VII

VII

В ужасе перед смертью Иван Ильич видел ее перед собой как черную дыру, в которую его всовывают. И это понятно. Он же был обыкновенный человек, который по-своему знал и по-своему любил жизнь. Жизнь — это была его семья, служба, квартира. А что такое смерть, он не знал. Понимал только, что в ней уже нет ни семьи, ни квартиры, ни службы. Следственно, это пустота, черная дыра, совершенно неведомая.

Анненский был человек необыкновенный, поэт. Но вот подите же: тут, в последнем и окончательном решении, он сходится с Иваном Ильичом. Можно, конечно, поэтически персонифицировать смерть в образе равнодушной Дамы или еще как-нибудь, но в конце концов приходится назвать ее прямо и попросту «люком в смрадную тюрьму». «Черная дыра», «люк в смрадную тюрьму» — в этих определениях разница только словесная. Словесной она оставалась и тогда, когда в разговорах своих Анненский, словами Свидригайлова, называл смерть «баней с пауками». Сущность же определений у Ивана Ильича и у Анненского одна, как один у них мучительный, на все лады повторяемый крик: «Не хочу!»

Что же, однако, заставляет этих двух людей, таких разных, обыкновенного и необыкновенного, одинаково бояться, не хотеть и не понимать эту черную дыру (или смрадную тюрьму — называйте как угодно)? Для такого общего следствия должна же быть общая причина.

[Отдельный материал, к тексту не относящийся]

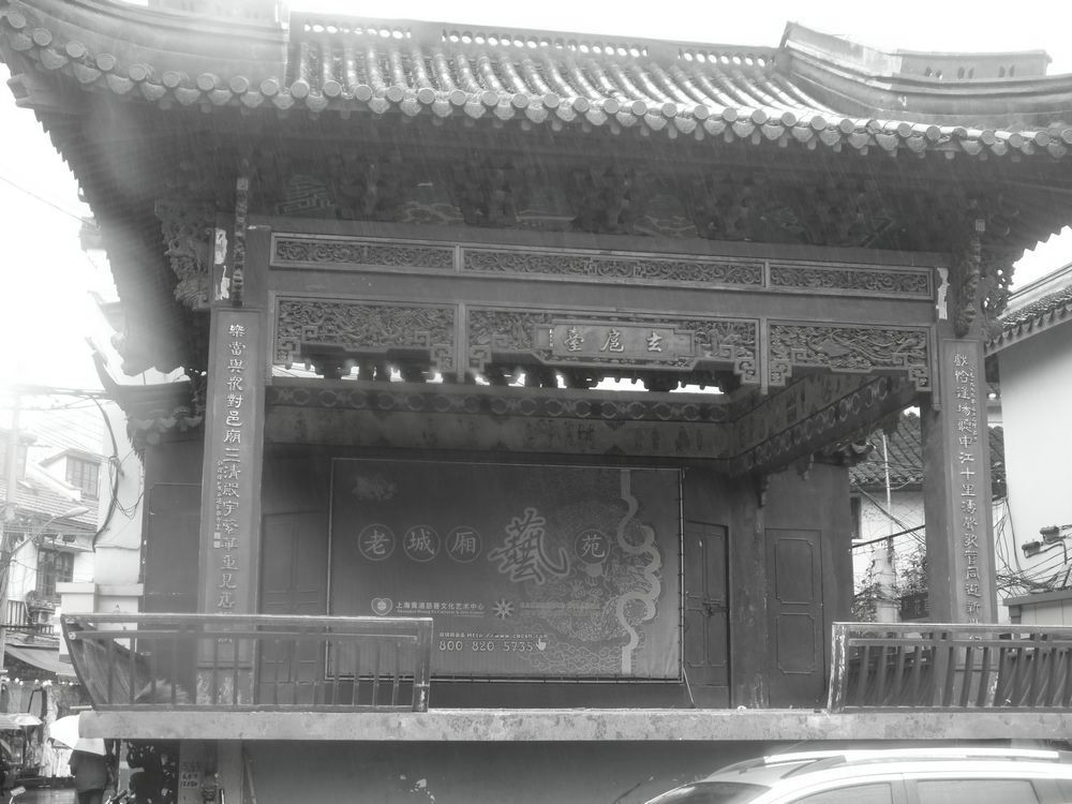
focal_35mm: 52
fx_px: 1610
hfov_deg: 36.8
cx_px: 536
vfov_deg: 28.0
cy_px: 402
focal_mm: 26
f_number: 4.7
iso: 320
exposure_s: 1/60
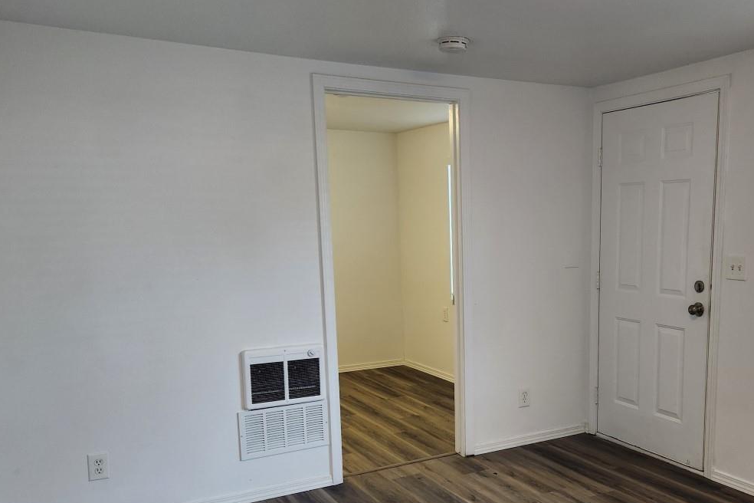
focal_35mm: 35
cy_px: 340
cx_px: 499
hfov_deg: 53.4
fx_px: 733
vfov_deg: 37.4
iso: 160
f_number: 1.8
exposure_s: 1/120
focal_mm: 5.4
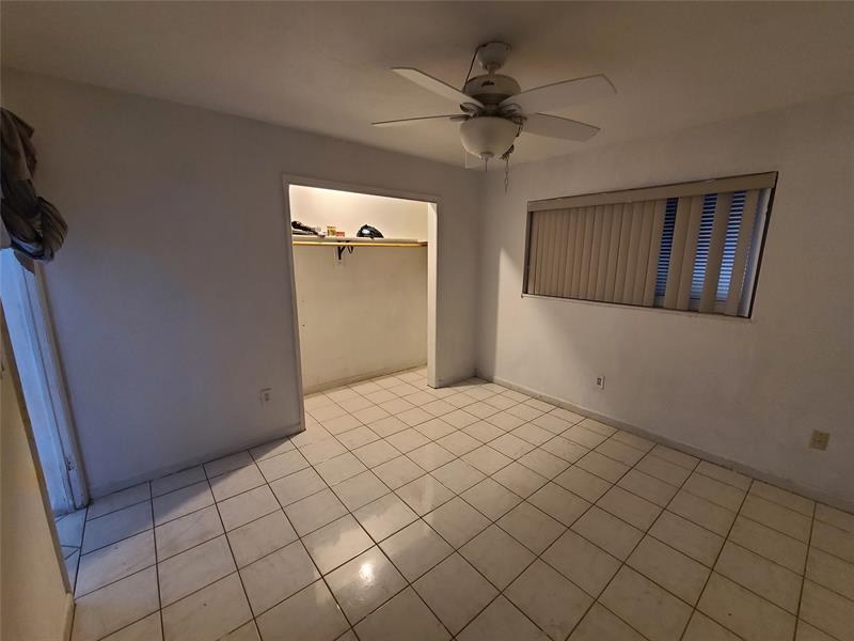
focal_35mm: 13
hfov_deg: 106.2
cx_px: 427
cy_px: 320
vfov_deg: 89.9
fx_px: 321
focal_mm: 2.2
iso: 500
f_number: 2.2
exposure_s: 1/33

И она имеется. Для Аннинского, как для Ивана Ильича, смерть страшна тем, что она «омут безликий», уничтожение личности — или того, что они принимали за личность, то есть их мыслей и чувств, их человеческого «я». Иван Ильич совершенно правильно, инстинктом, угадывал, вернее, чувствовал, что спасение от черной дыры лежит где-то возле этих его «мыслей и чувств». Но видел и то, что их одних мало, что они — только первичная завязь какого-то растения, какой-то разрыв-травы, могущей высвободить его. Но как вырастить это растение, как заставить его цвести, он не знал.

Точно так же цеплялся за свои чувства и мысли, за свои лирические порывы Анненский — и точно так же знал, что они его не спасут, что этого мало для победы над смертью, над этим безличьем, над этой диванной одурью.

Это они оба знали. Не знали же они того, что для осмысления смерти надо осмыслить жизнь. Без этого осмысления все мысли и чувства Ивана Ильича остаются тяжелым воспоминанием, паутиной психологизмов, бессмысленным грузом, который связывает, а не освобождает его движения, когда приходится пролезать в дыру. Без этого осмысления вся лирическая отзывчивость, тонкость, сложность Анненского — пустое, бессмысленное, дурманящее мелькание синематографа, кошмар, мираж, чепуха, болмотание колокольчика: ведь такой ему и казалась жизнь.

Осмыслить же свою жизнь — значит найти для нее некое высшее мерило и высший подвиг, нежели простое накопление «мыслей и чувств» (у Ивана Ильича) и нежели эстетическое любование ими (у поэта Анненского). Больше того, для осмысления жизни, своей жизни в частности, эта частная, личная жизнь должна быть не только пересмотрена, а и подчинена такому высшему императиву. Маленькое «я» надо сжечь, чтоб из пепла встало иное, очищенное и расширенное.

Обыкновенный человек Иван Ильич не задумывался об этом, потому что ему было некогда. Необыкновенный человек Анненский всю жизнь думал о своем «я» и не мог из него выбраться. «Я» дурманило Ивана Ильича психологией, Анненского — лирическим хмелем. Семя разрыв-травы упало в Иване Ильиче на каменистую почву, в Анненском на добрую. Но он оказался плохим садовником. Вырастил огромное, пышное растение своей лирики, но цветка выгнать не сумел. Растение зачахло, не принеся плода.

Разорвать малое «я» могла бы в Анненском, как в Иване Ильиче, любовь к человеку или к Богу. Но ни у того, ни у другого этой любви не было. По отношению к людям оба «честно исполняли свой долг» — и только. По отношению к Богу — так же исполняли церковные обряды, Иван Ильич безразличнее, Анненский — истовее, исправнее. Но действительной религиозной жизни у них не было одинаково.

Расширение «я» могло произойти лишь чудом, которого они не знали и в которое не верили.